Vervolgens bestaat de mogelijkheid om het persoonsgebonden budget in te zetten tijdens kinderopvang voor AWBZ-zorg wanneer deze zorg de mogelijkheden van kinderopvang overschrijden. Zie ook het antwoord op vraag 4.
Vraag 9
Vindt u dat ouders met kinderen met bijzondere behoeften de mogelijkheid moeten hebben om deel te nemen aan het arbeidsproces?
Antwoord 9
Ja, het kabinet vindt dat alle ouders, ook van kinderen met een bijzondere behoefte, de mogelijkheid tot deelname aan het arbeidsproces moeten hebben.
Vraag 10
Kunt u aangeven wat u van werkende ouders verwacht die geen betaalbare reguliere naschoolse opvang voor hun kind met speciale zorgbehoeften kunnen vinden, terwijl zij dit wel nodig hebben?
Antwoord 10
Scholen in het reguliere basisonderwijs waar leerlingen met speciale zorgbehoeften naar school gaan, zijn verplicht om aansluiting te regelen voor buitenschoolse opvang voor deze kinderen indien ouders daarom vragen. De school moet hierbij tot het uiterste gaan, maar kan niet worden gedwongen iets te doen wat buiten haar mogelijkheden ligt. Ouders kunnen invloed uitoefenen op de keuze van de samenwerkingspartner via de medezeggenschapsraad van de school.
Er mag van uit worden gegaan dat ouders op zoek gaan naar een kinderopvangorganisatie die de zorg kan bieden die nodig is of openstaat voor opvang van kinderen met een bijzondere zorgvraag, want er zijn zeker voorbeelden van organisaties die dit al doen. Hierbij kan ook worden gedacht aan gastouderopvang. Uit de praktijk blijkt bovendien dat steeds meer reguliere buitenschoolse opvang organisaties ook kinderen opvangen met speciale behoeften.
Vraag 11
Deelt u de mening dat het voor de ouders van deze kinderen moeilijk is om gepaste kinderopvang voor hun kind te vinden?
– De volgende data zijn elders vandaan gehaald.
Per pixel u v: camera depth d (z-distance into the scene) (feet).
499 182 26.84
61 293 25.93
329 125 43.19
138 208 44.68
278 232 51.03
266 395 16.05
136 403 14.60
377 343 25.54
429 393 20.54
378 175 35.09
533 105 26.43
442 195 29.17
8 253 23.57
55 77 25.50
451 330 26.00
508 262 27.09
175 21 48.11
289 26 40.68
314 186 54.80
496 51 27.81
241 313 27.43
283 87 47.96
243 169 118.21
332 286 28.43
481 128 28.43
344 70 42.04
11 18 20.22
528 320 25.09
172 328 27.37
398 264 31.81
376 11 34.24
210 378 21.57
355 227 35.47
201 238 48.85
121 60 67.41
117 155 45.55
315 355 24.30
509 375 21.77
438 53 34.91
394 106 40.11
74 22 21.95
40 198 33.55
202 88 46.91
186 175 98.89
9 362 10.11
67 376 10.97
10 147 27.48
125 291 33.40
Zo nee, waarom niet?
Vraag 12
Deelt u de mening dat dit voor ouders een belemmering kan zijn om betaalde arbeid te vinden? Zo nee, waarom, niet?
Antwoord 11 en 12
Ja, het kabinet beseft dat het voor ouders met kinderen die speciale zorg behoeven lastig kan zijn om opvang te regelen en daardoor arbeid en zorg te combineren. Het kabinet werkt aan het wegwerken van de wachtlijsten door het inschakelen van het Netwerkbureau Kinderopvang. Het Netwerkbureau ondersteunt op praktische en oplossingsgerechte wijze kinderopvangorganisaties waar mogelijk bij het vergroten van de capaciteit in de kinderopvang. Het kabinet streeft daarnaast met voorbeelden en stimulering naar een groter aandeel van bso plekken voor kinderen met extra zorg, zodat ouders arbeid en zorg kunnen combineren.
Vraag 13
Deelt u de mening dat het goed is dat verschillende ministeries hun regels helder uitleggen, maar dat het de taak is van de regering om ervoor te zorgen dat hierdoor mensen die een beroep doen op die heldere regels niet tussen wal en schip vallen? Zo nee, waarom niet? Zo ja, wat doet deze regering eraan om dit te voorkomen?
Antwoord 13
Ook ik ben van mening dat het goed is dat verschillende ministeries hun regels helder uitleggen. Niet alleen de regering, maar ook de uitvoerende instanties en lokale overheden hebben hierin een verantwoordelijkheid. Het is aan de ministeries om, na het implementeren van regelgeving, zorg te dragen voor het monitoren en evalueren daarvan.
Vraag 14
Deelt u de mening dat uitvoering van genoemde motie kan bijdragen aan het maken van een sluitende keten tussen onderwijs, zorg en welzijn?
Antwoord 14
Ja, voor zover het bijdraagt aan het bewustzijn bij openbare instellingen zoals scholen, zorgaanbieders en welzijnsinstellingen dat zij, in het belang van het kind, in onderling overleg dienen te streven naar samenhangend beleid ook voor kinderen die wat meer zorg en aandacht vragen dan gebruikelijk. Het concreet benoemen door instellingen wat zij verstaan onder gebruikelijke zorg en dit vastleggen in een indicatiedocument kan hieraan bijdragen.